We were joined by David R. Walt, PhD, the Robinson Professor of Chemistry and HHMI investigator on how to develop your next big scientific idea for success in Academia and Industry. Here are a few highlights from the talk:
David Walts’ thoughts on: being in academia:
You really need to determine your motivation: What are your goals?
Everyone assigns different weights to different things based on their own personal situation.
This will help you determine where you should be …
Ask the following question for any new idea or project:
If it works and gave you the best possible result, would that make a difference to anyone other then you and your research advisor?
If it doesn’t – then it’s probably not a really good idea.
How do you come up with a new idea?
Start with the literature…
1. Read very broadly. Don’t start with your niche area. Get an idea of what the landscape looks like, the big picture. What is happening in science and what are the problems that people are working on?
2. Can you think of a different perspective, coming from a different area? example, as a chemist, looking at an immunology question.
3. You don’t need to have a particular focus or agenda in your reading. Look at the bigger landscape of problems for perspective.
Reading very detailed can cause you to think everything is covered, you get lost in the weeds… one solution:
Stare into space.
Give your mind a break. It is easy to get overwhelmed be all the information.
Observe people in action
– Watch the experts
– You may see issues or problems that you can undertake as your idea.
It’s dangerous to get research ideas from your experimental results that deviate from the norm as they can lead you astray. You can get moved so far off track that you never find your way back to the main path.
How to decide if you should change your path?
You need to do risk analysis. Are the paths very different? Do you have the resources and materials to do it easily?

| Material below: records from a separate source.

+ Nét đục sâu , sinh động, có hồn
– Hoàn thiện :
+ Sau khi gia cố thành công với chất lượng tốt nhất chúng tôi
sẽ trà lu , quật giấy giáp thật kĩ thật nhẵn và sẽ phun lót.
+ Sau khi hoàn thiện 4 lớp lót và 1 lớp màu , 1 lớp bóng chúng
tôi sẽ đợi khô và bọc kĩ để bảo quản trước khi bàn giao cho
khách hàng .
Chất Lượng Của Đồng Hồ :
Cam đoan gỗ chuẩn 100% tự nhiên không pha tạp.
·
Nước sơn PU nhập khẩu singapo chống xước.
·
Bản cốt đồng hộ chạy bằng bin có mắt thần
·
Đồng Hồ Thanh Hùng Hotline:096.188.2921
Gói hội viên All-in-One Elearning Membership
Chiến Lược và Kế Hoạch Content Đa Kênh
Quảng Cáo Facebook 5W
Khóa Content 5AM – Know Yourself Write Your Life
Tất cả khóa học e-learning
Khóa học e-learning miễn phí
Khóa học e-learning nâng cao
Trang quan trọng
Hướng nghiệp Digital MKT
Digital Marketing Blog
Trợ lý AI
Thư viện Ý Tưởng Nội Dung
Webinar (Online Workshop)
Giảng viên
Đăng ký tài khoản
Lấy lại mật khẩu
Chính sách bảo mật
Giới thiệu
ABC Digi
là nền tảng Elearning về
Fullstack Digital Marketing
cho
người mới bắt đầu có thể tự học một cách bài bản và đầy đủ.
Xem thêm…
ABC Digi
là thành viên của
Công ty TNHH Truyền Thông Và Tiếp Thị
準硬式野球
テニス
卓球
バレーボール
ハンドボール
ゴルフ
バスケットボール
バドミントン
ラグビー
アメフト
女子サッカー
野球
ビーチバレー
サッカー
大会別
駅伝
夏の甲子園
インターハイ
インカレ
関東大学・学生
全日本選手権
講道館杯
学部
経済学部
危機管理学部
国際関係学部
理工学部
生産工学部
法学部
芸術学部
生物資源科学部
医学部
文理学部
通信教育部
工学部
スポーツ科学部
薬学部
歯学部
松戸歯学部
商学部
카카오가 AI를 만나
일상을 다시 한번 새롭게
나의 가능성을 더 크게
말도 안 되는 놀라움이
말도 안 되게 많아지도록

You know when you have a good idea – it’s almost a spiritual experience.
How do you trust your intuition?
Be an optimist! Pessimists don’t get very far in research as things will fail if you expect them to.
If it was rejected you need to probe why it was rejected.
What one piece advise would you give yourself from grad school?
Be opportunistic, take the long term view, you need to get funding and you need to be published. Don’t start with trying to cure cancer.
Pick problems that make a difference.
If you are NOT resource limited, sometimes you do stupid things because you don’t have to be careful. Resource limitations force you to work intellectually.
When do you share your idea with your PI?
When you come up with a really good idea – just zip your lips! Do not spew it out. Think about it.